Assignment ▸ Rewrite the records with "top-left" changed to "upper-left" at every occurrence, keeping all other text identical.

** Extracted information follows **

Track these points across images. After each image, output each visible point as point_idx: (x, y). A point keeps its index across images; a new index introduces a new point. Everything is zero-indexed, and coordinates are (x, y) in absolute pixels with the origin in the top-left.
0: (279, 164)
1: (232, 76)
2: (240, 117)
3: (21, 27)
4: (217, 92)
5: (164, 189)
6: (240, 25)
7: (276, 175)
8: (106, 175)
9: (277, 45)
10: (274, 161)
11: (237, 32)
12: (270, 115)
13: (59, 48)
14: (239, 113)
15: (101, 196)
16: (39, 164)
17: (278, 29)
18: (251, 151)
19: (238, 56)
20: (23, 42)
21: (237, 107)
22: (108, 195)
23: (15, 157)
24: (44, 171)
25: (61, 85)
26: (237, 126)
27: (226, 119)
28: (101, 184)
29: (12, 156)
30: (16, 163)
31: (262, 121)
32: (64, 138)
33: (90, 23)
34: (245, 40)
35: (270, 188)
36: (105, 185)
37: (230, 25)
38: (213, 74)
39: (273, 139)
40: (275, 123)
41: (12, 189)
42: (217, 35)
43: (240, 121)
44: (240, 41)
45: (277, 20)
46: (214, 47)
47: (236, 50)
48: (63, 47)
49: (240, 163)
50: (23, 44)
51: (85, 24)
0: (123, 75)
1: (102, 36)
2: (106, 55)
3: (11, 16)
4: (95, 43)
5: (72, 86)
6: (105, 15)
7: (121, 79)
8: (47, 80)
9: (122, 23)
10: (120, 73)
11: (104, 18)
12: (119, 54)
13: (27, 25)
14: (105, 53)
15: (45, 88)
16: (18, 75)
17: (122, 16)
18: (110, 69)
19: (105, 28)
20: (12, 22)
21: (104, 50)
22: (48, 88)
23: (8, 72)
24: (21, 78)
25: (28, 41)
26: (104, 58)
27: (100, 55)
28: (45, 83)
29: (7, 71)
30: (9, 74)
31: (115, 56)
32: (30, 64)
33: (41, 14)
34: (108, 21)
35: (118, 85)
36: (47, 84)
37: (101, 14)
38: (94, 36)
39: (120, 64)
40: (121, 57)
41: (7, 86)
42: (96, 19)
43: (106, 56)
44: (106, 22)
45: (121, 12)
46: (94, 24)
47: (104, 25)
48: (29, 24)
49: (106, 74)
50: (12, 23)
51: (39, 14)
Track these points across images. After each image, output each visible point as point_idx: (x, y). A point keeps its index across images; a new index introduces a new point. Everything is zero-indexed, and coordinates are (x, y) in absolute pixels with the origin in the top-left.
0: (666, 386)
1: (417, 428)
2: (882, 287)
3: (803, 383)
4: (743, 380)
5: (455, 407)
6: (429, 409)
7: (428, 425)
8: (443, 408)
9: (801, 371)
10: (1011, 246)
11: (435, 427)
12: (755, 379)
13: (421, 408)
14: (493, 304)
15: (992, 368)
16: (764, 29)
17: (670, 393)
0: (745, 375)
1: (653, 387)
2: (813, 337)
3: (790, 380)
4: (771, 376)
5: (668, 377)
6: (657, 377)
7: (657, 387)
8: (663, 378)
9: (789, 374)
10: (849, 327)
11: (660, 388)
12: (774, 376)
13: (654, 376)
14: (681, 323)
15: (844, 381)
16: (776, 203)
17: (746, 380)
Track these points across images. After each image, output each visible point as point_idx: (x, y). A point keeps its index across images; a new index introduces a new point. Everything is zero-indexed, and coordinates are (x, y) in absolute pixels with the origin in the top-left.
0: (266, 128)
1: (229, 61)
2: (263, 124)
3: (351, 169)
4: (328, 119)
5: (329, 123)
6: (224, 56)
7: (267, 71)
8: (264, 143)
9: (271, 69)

** End of Extracted information **

Output for this exercise ▸
Track these points across images. After each image, output each visible point as point_idx: (x, y). A point keeps its index across images; a new index introduces a new point. Everything is zero-indexed, and coordinates are (x, y) in absolute pixels with the origin in the upper-left.
0: (279, 164)
1: (232, 76)
2: (240, 117)
3: (21, 27)
4: (217, 92)
5: (164, 189)
6: (240, 25)
7: (276, 175)
8: (106, 175)
9: (277, 45)
10: (274, 161)
11: (237, 32)
12: (270, 115)
13: (59, 48)
14: (239, 113)
15: (101, 196)
16: (39, 164)
17: (278, 29)
18: (251, 151)
19: (238, 56)
20: (23, 42)
21: (237, 107)
22: (108, 195)
23: (15, 157)
24: (44, 171)
25: (61, 85)
26: (237, 126)
27: (226, 119)
28: (101, 184)
29: (12, 156)
30: (16, 163)
31: (262, 121)
32: (64, 138)
33: (90, 23)
34: (245, 40)
35: (270, 188)
36: (105, 185)
37: (230, 25)
38: (213, 74)
39: (273, 139)
40: (275, 123)
41: (12, 189)
42: (217, 35)
43: (240, 121)
44: (240, 41)
45: (277, 20)
46: (214, 47)
47: (236, 50)
48: (63, 47)
49: (240, 163)
50: (23, 44)
51: (85, 24)
0: (123, 75)
1: (102, 36)
2: (106, 55)
3: (11, 16)
4: (95, 43)
5: (72, 86)
6: (105, 15)
7: (121, 79)
8: (47, 80)
9: (122, 23)
10: (120, 73)
11: (104, 18)
12: (119, 54)
13: (27, 25)
14: (105, 53)
15: (45, 88)
16: (18, 75)
17: (122, 16)
18: (110, 69)
19: (105, 28)
20: (12, 22)
21: (104, 50)
22: (48, 88)
23: (8, 72)
24: (21, 78)
25: (28, 41)
26: (104, 58)
27: (100, 55)
28: (45, 83)
29: (7, 71)
30: (9, 74)
31: (115, 56)
32: (30, 64)
33: (41, 14)
34: (108, 21)
35: (118, 85)
36: (47, 84)
37: (101, 14)
38: (94, 36)
39: (120, 64)
40: (121, 57)
41: (7, 86)
42: (96, 19)
43: (106, 56)
44: (106, 22)
45: (121, 12)
46: (94, 24)
47: (104, 25)
48: (29, 24)
49: (106, 74)
50: (12, 23)
51: (39, 14)
Track these points across images. After each image, output each visible point as point_idx: (x, y). A point keeps its index across images; a new index introduces a new point. Everything is zero-indexed, and coordinates are (x, y) in absolute pixels with the origin in the upper-left.
0: (666, 386)
1: (417, 428)
2: (882, 287)
3: (803, 383)
4: (743, 380)
5: (455, 407)
6: (429, 409)
7: (428, 425)
8: (443, 408)
9: (801, 371)
10: (1011, 246)
11: (435, 427)
12: (755, 379)
13: (421, 408)
14: (493, 304)
15: (992, 368)
16: (764, 29)
17: (670, 393)
0: (745, 375)
1: (653, 387)
2: (813, 337)
3: (790, 380)
4: (771, 376)
5: (668, 377)
6: (657, 377)
7: (657, 387)
8: (663, 378)
9: (789, 374)
10: (849, 327)
11: (660, 388)
12: (774, 376)
13: (654, 376)
14: (681, 323)
15: (844, 381)
16: (776, 203)
17: (746, 380)
Track these points across images. After each image, output each visible point as point_idx: (x, y). A point keeps its index across images; a new index introduces a new point. Everything is zero-indexed, and coordinates are (x, y) in absolute pixels with the origin in the upper-left.
0: (266, 128)
1: (229, 61)
2: (263, 124)
3: (351, 169)
4: (328, 119)
5: (329, 123)
6: (224, 56)
7: (267, 71)
8: (264, 143)
9: (271, 69)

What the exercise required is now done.